Stored items:
————

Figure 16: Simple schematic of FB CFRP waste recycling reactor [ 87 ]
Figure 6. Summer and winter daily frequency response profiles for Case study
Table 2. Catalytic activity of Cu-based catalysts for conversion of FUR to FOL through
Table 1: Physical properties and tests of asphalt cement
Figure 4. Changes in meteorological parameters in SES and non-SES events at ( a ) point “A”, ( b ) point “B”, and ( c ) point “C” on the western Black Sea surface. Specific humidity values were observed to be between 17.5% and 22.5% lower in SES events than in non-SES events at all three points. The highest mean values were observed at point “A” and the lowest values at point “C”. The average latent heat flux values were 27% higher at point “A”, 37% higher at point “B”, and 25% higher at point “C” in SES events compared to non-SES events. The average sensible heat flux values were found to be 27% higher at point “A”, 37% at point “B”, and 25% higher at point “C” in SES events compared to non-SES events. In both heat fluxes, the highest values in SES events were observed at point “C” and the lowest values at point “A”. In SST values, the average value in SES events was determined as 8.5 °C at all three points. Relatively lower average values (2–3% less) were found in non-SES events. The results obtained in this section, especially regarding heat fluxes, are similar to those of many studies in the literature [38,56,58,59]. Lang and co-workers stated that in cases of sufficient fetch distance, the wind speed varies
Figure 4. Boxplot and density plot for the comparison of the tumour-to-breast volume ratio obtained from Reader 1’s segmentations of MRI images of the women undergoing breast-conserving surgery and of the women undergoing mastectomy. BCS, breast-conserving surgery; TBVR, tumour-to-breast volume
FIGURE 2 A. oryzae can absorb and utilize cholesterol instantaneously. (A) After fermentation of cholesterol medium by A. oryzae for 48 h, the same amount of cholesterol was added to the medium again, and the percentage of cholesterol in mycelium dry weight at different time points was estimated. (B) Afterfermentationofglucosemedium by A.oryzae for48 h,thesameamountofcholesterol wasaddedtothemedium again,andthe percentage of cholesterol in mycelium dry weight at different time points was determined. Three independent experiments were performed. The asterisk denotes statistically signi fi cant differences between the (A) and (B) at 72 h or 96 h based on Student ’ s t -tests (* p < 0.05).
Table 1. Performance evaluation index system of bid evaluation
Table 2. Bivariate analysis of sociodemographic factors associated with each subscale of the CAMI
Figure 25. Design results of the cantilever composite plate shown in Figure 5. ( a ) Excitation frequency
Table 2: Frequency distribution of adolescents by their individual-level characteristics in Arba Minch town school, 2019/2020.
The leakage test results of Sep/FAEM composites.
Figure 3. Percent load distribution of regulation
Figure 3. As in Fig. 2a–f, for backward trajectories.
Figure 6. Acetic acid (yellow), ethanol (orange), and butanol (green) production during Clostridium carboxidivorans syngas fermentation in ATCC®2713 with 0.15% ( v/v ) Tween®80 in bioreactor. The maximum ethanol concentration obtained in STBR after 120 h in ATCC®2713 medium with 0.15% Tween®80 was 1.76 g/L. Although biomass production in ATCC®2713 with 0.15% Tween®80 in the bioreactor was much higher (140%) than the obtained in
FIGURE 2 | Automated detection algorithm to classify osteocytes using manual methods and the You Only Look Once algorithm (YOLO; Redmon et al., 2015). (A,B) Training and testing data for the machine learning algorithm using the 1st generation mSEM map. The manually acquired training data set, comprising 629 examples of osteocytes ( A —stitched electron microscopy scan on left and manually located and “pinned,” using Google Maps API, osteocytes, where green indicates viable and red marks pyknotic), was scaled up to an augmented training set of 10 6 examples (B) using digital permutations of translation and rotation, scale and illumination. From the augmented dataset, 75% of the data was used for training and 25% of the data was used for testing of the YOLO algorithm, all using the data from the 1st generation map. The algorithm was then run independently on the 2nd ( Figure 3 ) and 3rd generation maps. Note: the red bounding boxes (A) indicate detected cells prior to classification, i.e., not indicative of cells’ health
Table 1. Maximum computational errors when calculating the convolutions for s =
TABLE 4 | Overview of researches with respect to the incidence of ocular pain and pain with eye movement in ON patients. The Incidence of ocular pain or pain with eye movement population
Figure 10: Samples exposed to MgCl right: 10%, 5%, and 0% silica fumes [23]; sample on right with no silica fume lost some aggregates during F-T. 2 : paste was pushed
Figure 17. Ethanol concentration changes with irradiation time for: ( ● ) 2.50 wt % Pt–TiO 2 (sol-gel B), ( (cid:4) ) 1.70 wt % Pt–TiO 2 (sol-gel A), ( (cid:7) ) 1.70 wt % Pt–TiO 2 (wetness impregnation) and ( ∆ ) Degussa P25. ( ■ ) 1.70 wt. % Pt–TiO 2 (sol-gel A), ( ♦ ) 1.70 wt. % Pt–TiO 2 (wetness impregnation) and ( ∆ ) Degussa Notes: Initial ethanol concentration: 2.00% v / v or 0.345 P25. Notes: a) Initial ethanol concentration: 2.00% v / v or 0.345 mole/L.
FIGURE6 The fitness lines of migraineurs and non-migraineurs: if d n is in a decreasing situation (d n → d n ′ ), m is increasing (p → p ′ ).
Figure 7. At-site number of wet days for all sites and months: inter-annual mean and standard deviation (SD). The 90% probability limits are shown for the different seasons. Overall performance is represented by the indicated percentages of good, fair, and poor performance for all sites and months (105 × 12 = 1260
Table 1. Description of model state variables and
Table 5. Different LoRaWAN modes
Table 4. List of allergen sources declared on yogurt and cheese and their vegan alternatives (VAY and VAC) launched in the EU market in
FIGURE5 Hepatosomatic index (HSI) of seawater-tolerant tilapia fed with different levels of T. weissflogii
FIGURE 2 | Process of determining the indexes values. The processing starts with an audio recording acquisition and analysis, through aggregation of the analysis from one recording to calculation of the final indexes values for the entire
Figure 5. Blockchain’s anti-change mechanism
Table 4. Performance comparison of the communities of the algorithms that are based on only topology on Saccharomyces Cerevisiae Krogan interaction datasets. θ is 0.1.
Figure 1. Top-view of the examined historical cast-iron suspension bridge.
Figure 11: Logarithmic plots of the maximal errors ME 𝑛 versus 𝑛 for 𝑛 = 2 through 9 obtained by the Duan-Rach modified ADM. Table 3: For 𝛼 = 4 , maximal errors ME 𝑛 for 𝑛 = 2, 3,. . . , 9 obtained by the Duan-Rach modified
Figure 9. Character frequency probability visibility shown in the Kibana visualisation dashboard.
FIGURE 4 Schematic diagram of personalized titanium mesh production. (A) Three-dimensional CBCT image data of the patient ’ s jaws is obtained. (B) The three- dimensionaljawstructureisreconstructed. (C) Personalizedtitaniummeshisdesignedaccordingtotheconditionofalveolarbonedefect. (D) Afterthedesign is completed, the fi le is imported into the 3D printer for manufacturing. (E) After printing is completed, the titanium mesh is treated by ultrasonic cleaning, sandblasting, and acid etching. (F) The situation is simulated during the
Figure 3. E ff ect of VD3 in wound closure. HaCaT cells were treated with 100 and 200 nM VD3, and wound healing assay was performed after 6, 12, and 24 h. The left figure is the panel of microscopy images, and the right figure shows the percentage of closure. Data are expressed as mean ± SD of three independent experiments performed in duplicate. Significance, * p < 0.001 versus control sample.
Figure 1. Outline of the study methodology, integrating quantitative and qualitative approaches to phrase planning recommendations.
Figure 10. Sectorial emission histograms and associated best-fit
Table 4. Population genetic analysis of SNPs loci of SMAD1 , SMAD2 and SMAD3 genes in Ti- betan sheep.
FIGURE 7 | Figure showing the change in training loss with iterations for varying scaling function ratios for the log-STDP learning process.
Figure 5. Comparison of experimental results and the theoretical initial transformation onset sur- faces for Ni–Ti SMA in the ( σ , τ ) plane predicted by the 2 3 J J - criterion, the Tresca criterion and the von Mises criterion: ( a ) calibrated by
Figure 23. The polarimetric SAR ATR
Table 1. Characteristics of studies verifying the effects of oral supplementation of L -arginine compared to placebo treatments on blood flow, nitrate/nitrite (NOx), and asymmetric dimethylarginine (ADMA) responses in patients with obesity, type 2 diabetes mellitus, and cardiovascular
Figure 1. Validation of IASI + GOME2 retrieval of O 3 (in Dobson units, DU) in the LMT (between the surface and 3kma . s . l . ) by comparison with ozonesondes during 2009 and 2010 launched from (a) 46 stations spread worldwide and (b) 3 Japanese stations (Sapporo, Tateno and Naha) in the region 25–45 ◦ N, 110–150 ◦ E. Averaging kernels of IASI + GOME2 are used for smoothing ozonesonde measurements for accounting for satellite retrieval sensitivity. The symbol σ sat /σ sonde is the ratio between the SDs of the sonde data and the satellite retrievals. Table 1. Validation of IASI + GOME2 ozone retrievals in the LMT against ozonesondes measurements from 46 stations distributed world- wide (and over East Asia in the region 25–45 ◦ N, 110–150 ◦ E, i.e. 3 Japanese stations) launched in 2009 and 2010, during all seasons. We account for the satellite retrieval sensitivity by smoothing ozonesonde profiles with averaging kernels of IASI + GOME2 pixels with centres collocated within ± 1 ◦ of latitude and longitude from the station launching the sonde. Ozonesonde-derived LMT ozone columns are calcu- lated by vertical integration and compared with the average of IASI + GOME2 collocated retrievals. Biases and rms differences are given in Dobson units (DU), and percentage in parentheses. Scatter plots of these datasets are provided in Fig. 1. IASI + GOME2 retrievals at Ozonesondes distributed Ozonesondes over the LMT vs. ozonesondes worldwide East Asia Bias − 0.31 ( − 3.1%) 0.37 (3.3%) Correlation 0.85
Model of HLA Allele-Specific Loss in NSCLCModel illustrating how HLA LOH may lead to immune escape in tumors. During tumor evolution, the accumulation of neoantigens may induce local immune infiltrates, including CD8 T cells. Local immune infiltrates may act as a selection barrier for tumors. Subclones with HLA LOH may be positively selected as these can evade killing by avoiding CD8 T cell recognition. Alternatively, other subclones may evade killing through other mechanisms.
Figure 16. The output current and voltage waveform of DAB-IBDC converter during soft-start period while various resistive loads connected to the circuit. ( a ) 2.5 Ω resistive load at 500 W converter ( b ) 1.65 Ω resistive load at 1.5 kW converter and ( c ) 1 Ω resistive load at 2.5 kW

————

Wherever the line holding "FIGURE 4 Schematic" falls in the entries above, copy exactly from it through the line holding "Table 4. Population", inclusive, and add nothing.

FIGURE 4 Schematic diagram of personalized titanium mesh production. (A) Three-dimensional CBCT image data of the patient ’ s jaws is obtained. (B) The three- dimensionaljawstructureisreconstructed. (C) Personalizedtitaniummeshisdesignedaccordingtotheconditionofalveolarbonedefect. (D) Afterthedesign is completed, the fi le is imported into the 3D printer for manufacturing. (E) After printing is completed, the titanium mesh is treated by ultrasonic cleaning, sandblasting, and acid etching. (F) The situation is simulated during the
Figure 3. E ff ect of VD3 in wound closure. HaCaT cells were treated with 100 and 200 nM VD3, and wound healing assay was performed after 6, 12, and 24 h. The left figure is the panel of microscopy images, and the right figure shows the percentage of closure. Data are expressed as mean ± SD of three independent experiments performed in duplicate. Significance, * p < 0.001 versus control sample.
Figure 1. Outline of the study methodology, integrating quantitative and qualitative approaches to phrase planning recommendations.
Figure 10. Sectorial emission histograms and associated best-fit
Table 4. Population genetic analysis of SNPs loci of SMAD1 , SMAD2 and SMAD3 genes in Ti- betan sheep.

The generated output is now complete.